▶ **JOB ITEM**
Reproduce the following lines verbatim, keeping every character and line break unchanged.

▶ **SUPPLIED DATA**
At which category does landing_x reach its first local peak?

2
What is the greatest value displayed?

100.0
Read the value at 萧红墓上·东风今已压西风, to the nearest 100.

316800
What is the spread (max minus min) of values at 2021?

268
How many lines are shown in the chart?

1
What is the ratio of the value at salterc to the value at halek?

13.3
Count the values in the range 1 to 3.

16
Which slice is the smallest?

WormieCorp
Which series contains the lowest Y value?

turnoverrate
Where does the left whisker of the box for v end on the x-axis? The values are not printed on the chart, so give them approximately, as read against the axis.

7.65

▶ **RESULT**
At which category does landing_x reach its first local peak?

2
What is the greatest value displayed?

100.0
Read the value at 萧红墓上·东风今已压西风, to the nearest 100.

316800
What is the spread (max minus min) of values at 2021?

268
How many lines are shown in the chart?

1
What is the ratio of the value at salterc to the value at halek?

13.3
Count the values in the range 1 to 3.

16
Which slice is the smallest?

WormieCorp
Which series contains the lowest Y value?

turnoverrate
Where does the left whisker of the box for v end on the x-axis? The values are not printed on the chart, so give them approximately, as read against the axis.

7.65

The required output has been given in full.